Waving that away by saying "genAI is not the end of the world" is dismissing some of the very real, immediate risks that we have to be prepared to tackle if we want steer this technology in the right direction.
Everything...EVERYTHING in moderation.
The quote at 6:10, under "you have a voice", is the most important one for me. Expertise tends to be narrow. An "AI expert" is typically someone who expertise covers how to get a certain class of prediction models to automate certain activities. If you want to know how to, for instance, get a computer to generate captions for images, ask an AI expert.
Problem is, journalists and policymakers (and CEOs, school principals, public agency directors...) go straight to AI experts for matters well beyond their narrow expertise. People who engineer LLMs have no more understanding of human intelligence, education, linguistics, creative arts, or corporate managment than a random person off the street. Some of them are nonetheless sought out for their opinions, which they happily provide, on the role of AI in these things. As is their right, of course. But when Geoff Hinton says that LLMs must necessarily develop semantic understanding in order to predict words, he's just shooting from the hip. He has no idea. Don't ask him, ask a linguist! When OpenAI says that GPT4 has "advanced reasoning capabilities" and broad "general knowledge", they're just tossing around words. Go ask a philosopher of mind, or an epistemologist! When Sundar Pichai talks about how AI enhances learning, he's speaking in his role as a salesman. Go ask a development psychologist, or an education researcher! When a software engineer says that an algorithm for generating music is "creative" in the way human musicians are, ask him if he's ever written his own music.
I don't fault AI experts for sharing their opinions about how AI should be used, or what they'll be used for in the future. We all get to have opinions. But I am very concerned that people in positions of authority believe AI experts have expertise on anything beyond programming computers to perform prediction and classification.
I couldn’t be in more agreement with you, Ben. Well put.
Thank you. The entire AI trend has been preaching defeatism and fatalism to a presumably obsolete humanity: this is not The Way.
Anthropic's paper is promising, though right now the compute cost far exceeds the training cost of the model, so it isn't practical unless we have some methods to encourage companies to run suxh.
Thank you for your long and thoughtful response! I sympathize with your remarks that some of this can come off as (overly) pessimistic.

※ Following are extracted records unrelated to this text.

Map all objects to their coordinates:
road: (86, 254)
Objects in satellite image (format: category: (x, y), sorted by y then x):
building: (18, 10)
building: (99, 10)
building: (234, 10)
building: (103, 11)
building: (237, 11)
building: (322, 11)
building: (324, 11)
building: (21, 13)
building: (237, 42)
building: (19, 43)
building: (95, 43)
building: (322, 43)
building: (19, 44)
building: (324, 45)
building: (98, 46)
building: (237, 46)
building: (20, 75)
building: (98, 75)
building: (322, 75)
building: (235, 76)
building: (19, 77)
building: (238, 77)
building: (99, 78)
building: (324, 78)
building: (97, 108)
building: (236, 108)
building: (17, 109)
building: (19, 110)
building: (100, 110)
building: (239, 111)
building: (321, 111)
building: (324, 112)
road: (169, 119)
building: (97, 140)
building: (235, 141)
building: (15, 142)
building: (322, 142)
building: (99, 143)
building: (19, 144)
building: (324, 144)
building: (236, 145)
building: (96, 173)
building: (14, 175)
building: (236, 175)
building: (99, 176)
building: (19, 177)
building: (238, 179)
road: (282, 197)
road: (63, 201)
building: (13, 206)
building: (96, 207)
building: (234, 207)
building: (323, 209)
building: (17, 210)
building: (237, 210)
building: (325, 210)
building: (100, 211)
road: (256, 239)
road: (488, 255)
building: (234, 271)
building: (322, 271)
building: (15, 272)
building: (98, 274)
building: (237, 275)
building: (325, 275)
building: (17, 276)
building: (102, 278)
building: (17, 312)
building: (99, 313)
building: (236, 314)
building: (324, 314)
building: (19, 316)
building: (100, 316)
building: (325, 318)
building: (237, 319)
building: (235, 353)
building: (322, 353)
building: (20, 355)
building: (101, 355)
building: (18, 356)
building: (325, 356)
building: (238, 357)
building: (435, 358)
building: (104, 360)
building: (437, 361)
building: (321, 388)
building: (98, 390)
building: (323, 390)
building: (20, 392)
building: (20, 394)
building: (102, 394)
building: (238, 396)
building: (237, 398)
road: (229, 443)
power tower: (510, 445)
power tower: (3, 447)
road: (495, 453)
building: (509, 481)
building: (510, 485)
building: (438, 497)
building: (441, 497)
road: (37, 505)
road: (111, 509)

It's a difficult balance to strike, because I see all the potential you see; this technology is truly magnificent, but I also see how many of those potential benefits come at the costs of other things. And I can't close my eyes for those downsides.
I think some of the downstream effects that I allude to ('new infinite scroll') may not be felt by everyone. You mention that you, yourself, don't use social media, but its estimated that 50%+ of teenagers spend at least four hours daily on social media. These tools are designed to be addictive and saying the problem is 'you' is not the full story.
Similar to social media, we can see the attraction of AI companions on people young and old, capitalizing on a pandemic of loneliness and isolation*. Similar to social media, AI companions have the ability to build long term bonds with people, and bond that is 'artificial' and not truly reciprocal. Optimized for engagement and driven by profit, this can lead to perverse incentives and potentially harmful products.
Waving that away by saying "genAI is not the end of the world" is dismissing some of the very real, immediate risks that we have to be prepared to tackle if we want steer this technology in the right direction.